> [EXERCISE AIM] List every line in this data where the string "order" occurs.

(Collected data)
---+---

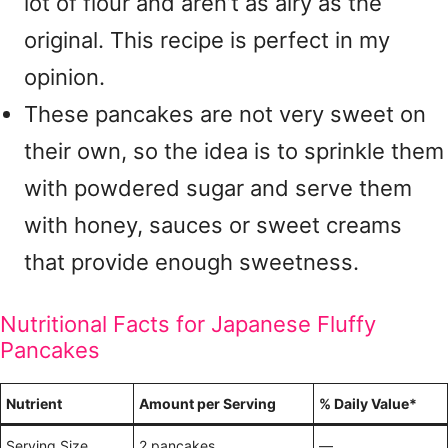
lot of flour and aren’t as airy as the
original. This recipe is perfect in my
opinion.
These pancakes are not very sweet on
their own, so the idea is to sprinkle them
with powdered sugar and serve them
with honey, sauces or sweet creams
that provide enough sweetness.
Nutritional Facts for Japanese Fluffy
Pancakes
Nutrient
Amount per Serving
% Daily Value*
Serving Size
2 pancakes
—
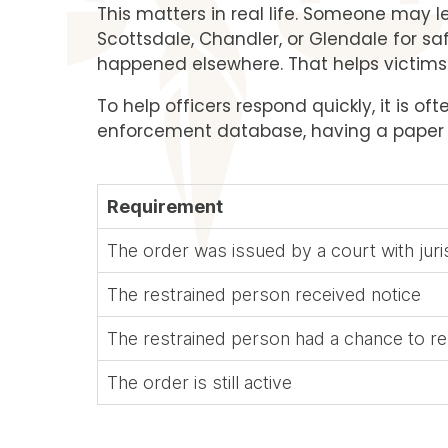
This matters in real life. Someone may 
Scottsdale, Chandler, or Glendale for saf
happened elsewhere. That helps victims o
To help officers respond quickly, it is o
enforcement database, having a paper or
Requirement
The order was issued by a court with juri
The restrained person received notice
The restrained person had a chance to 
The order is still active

---+---

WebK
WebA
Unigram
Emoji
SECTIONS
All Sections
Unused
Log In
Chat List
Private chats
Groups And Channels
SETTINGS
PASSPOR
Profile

---+---

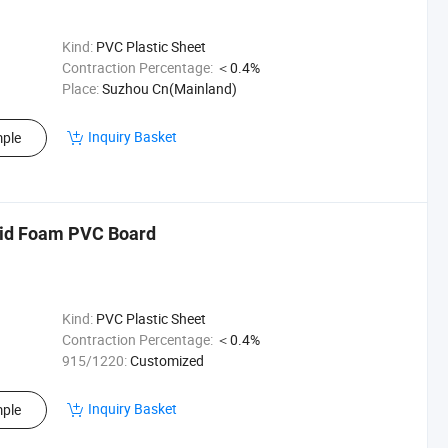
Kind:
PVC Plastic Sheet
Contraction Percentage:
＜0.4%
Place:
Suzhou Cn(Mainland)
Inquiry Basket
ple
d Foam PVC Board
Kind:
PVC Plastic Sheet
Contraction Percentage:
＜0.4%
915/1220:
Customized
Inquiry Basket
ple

---+---

> [TASK RESULT]
The order was issued by a court with juri
The order is still active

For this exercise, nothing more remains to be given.